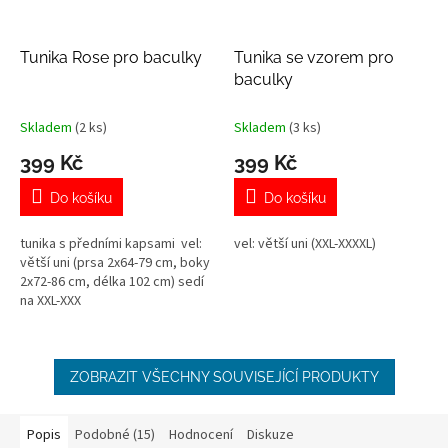
Tunika Rose pro baculky
Tunika se vzorem pro
baculky
Skladem
(2 ks)
Skladem
(3 ks)
399 Kč
399 Kč
Do košíku
Do košíku
tunika s předními kapsami vel:
vel: větší uni (XXL-XXXXL)
větší uni (prsa 2x64-79 cm, boky
2x72-86 cm, délka 102 cm) sedí
na XXL-XXX
ZOBRAZIT VŠECHNY SOUVISEJÍCÍ PRODUKTY
Popis
Podobné (15)
Hodnocení
Diskuze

* * * * * * *

#### Cosa fare:
Restituisci il testo di tutte le voci qui sopra, riga per riga e senza alcuna modifica, tralasciando le immagini.

#### Soluzione:
Tunika Rose pro baculky
Tunika se vzorem pro
baculky
Skladem
(2 ks)
Skladem
(3 ks)
399 Kč
399 Kč
Do košíku
Do košíku
tunika s předními kapsami vel:
vel: větší uni (XXL-XXXXL)
větší uni (prsa 2x64-79 cm, boky
2x72-86 cm, délka 102 cm) sedí
na XXL-XXX
ZOBRAZIT VŠECHNY SOUVISEJÍCÍ PRODUKTY
Popis
Podobné (15)
Hodnocení
Diskuze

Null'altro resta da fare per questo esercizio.